Basic Empathy Scale (BES):
The BES was created by Jolliffe & Farrington (2006) and is based on the definition of empathy by Cohen and Strayer (1996), which is: experiencing another person’s affective state (affective empathy) and understanding their emotions (cognitive empathy).
The BES is a 20-item test that one’s propensity to experience and understand other people’s anger, sadness, fear or happiness. There are 11 items that measure affective empathy and 9 items that measure cognitive empathy. Each item is presented as a statement and the test-taker has to rate, on an ordinal scale ranging from 1-Strongly Disagree to 5-Strongly Agree, how much the statement is reflective of the test-taker's affective or cognitive empathic tendencies.

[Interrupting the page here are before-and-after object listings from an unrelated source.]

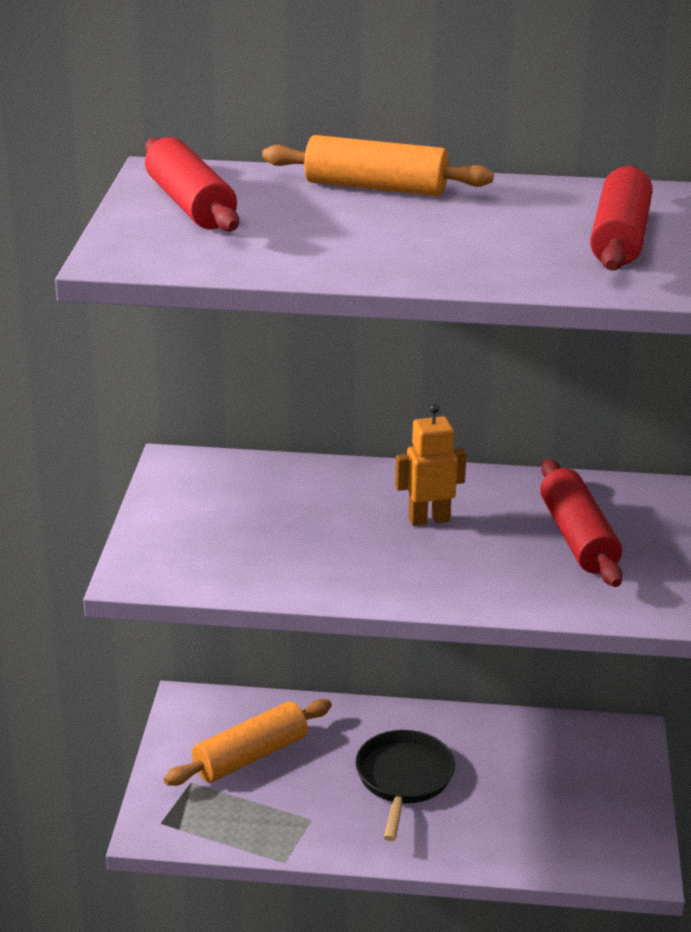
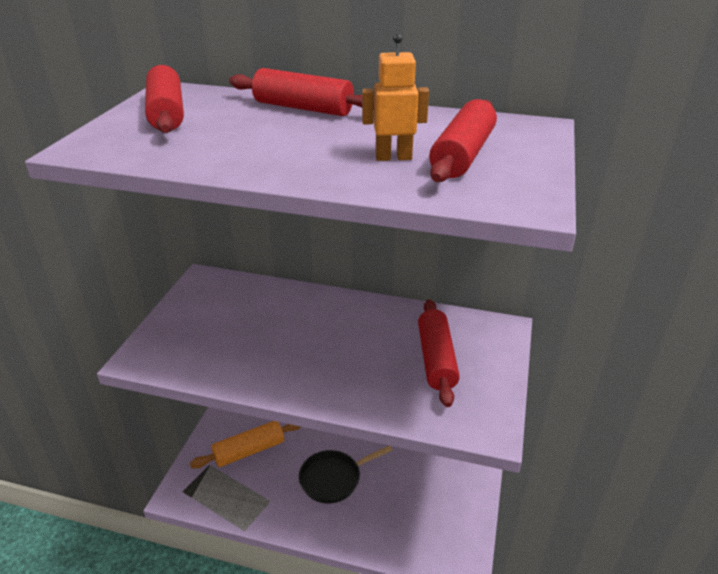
camera: 10 degrees right, 5 degrees up
orange rolling pin [262,135,494,196] -> red rolling pin [229,68,374,116]
black pan [355,730,455,841] -> black pan turned 135 degrees counterclockwise [299,446,392,503]
orange robot [395,404,467,526] -> orange robot moved to [362,33,429,161]

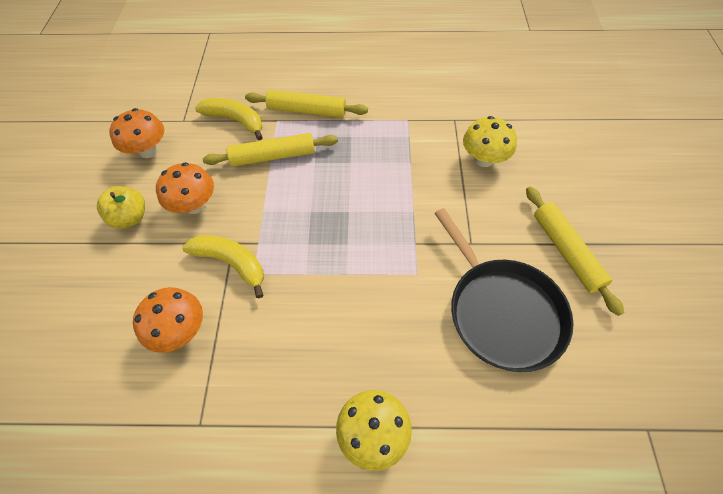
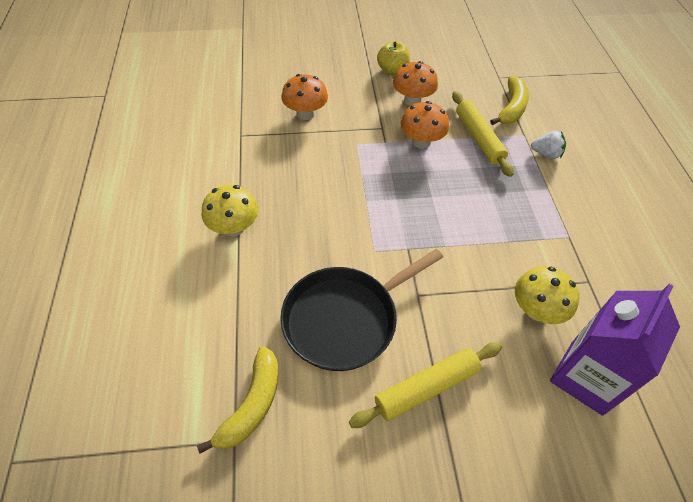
camera: 80 degrees right, 5 degrees down
orange mushroom [109,108,164,158] -> orange mushroom moved to [401,101,449,149]
yellow banana [182,235,264,298] -> yellow banana moved to [197,346,278,454]
yellow rolling pin [245,90,368,118] -> white strawberry [531,131,566,159]
none -> purple carton [550,284,680,416]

A total score is provided by adding the scores from the positively-worded items such as item 16: I can usually realize quickly when a friend is angry. However, reverse-scoring is used for the items that are worded negatively such as item 19 “I am usually not aware of my friend’s feelings”. For ex: a score of 1-Strongly Disagree would be turned into a score of 5-Strongly Agree. Separate scores for the affective and cognitive components are also calculated.